Gradually he unraveled its nature by probing its memories of what had brought or sent it there. Actually they proved to be the memories of many individuals—memories consistent, memories primitive, memories brutal and degenerate. He was dealing with a compound demon!—a number of human psyches that had merged in a moment of jubilation and terror and death. Death to all at once, in a unifying moment of ritual evil. A death that seemed to them stupendous and enormously meaningful. And—
They didn’t realize they’d died! To them it seemed a transformation without death!
That explained much of what he felt in contact with them: they thought they’d been taken up and transformed by their god. A concept of god which was not the Tao, but some phenomenon of nature, deified in their minds. At the moment they’d been terrified, but now it seemed like victory to them. Like success. Because they could sense the power they’d been given, even if they didn’t know how to use it yet.
He continued to probe. Their unity was the result of one psyche, who as a man had been powerfully charismatic, dominating the rest absolutely. Then, trapped in the fabric of the Tao, it had been he who’d begun to function mentally. He who’d decided they’d been transformed by their god. And he who sensed their potential power. The rest, merged with him, had simply accepted.
And it would be he who learned, bit by bit, how to use that power; that much the geshe was sure of.
It seemed to Tenzin that what had been born was like a new organism. And its leader had become its sole functional mind.
He withdrew from his trance and from contact; the demon had sensed him dimly, sensed his probing. It was necessary now to plan, to find a means of removing it from the fabric of the Tao and send it as individual souls to the astral realm where they belonged. Until they could confront the physical realm again, and the karma they’d created, and be reborn to begin paying it off.
He also needed to inform the emperor. Something like this could not be hidden from Songtsan Gampo; he was too good a telepath. Better to tell him than have him discover it himself. But he would be angry.

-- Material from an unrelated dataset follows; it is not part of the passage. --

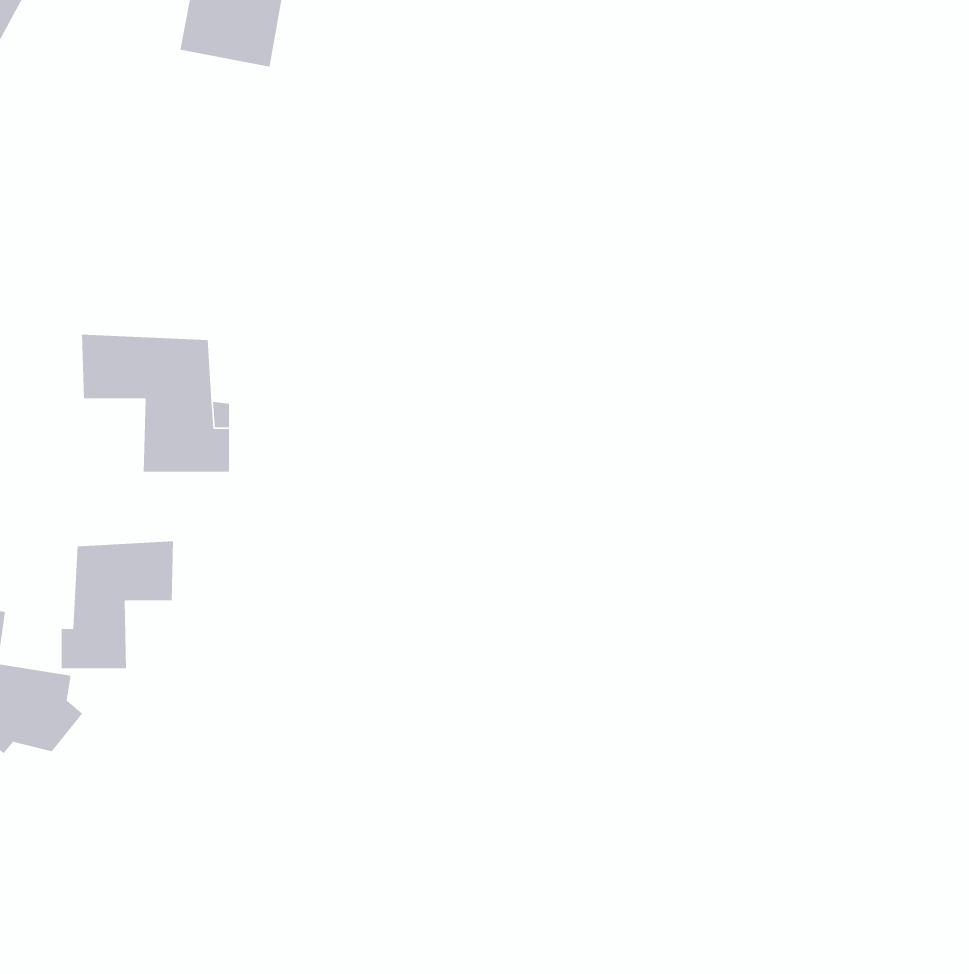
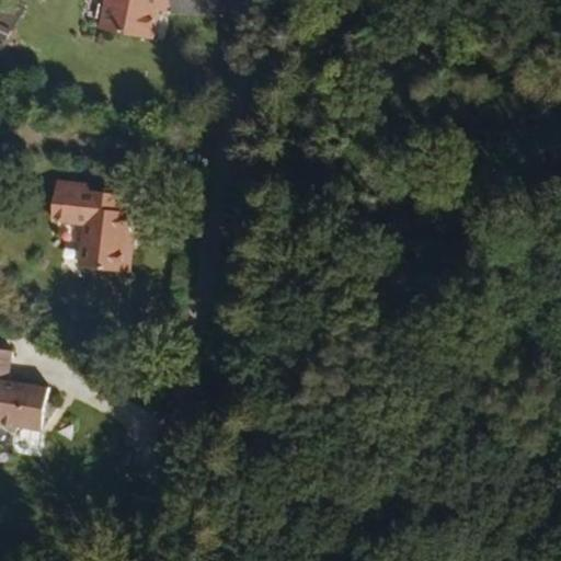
building: [61,541,174,669] -> none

Tenzin ate a supper of barley and vegetables, then went to report. He found Songtsan Gampo in an expansive mood. A member of the Korean royal family had agreed to take the throne there as the emperor’s tributary. Even now his three sons were on their way to Miyun as the emperor’s wards—his proteges and hostages. While just that day, a courier had ridden in with the news that district headmen had begun to arrive in Seoul to pledge the new king fealty.
Also, a few days earlier, ravens had found the “star man” and the barbarian youth, though not the barbarian wizard. Now a courier had arrived from the troop he’d sent to capture them. They’d captured the star man basically uninjured, and were bringing him to Miyun. The barbarian youth had escaped, but he was of little importance.
It seemed to Tenzin that the emperor was as pleased by this as by the major news from Korea. “Wonderful, Your Magnificence,” he said. “The star man should prove a wellspring of information.”
“Indeed. The emperor raised a knowing eyebrow. “Meanwhile you are worried, and come to tell me of some calamity you’ve created. It can’t be as bad as you think, dear geshe.”
The comment brought the situation to the surface of the geshe’s mind. Songtsan raised both eyebrows, then laughed. “Tenzin, Tenzin! You are a remarkable wizard, but—” He shook his head. “Evict your demon from the fabric of the Tao? Nonsense, Tenzin! You’ve done wonderfully; far better than you realize. What you must now learn to do is rule it, not evict it!”
Songtsan Gampo habitually thought behind a screen when other telepaths were with him, though he denied them the privilege. An emperor had his prerogatives. Thus Tenzin Geshe didn’t know what his emperor failed to say: That Songtsan Gampo intended to bond the demon to himself, once Tenzin and the Circle had established control of it. He would bond the demon to himself, and tell it he was its god.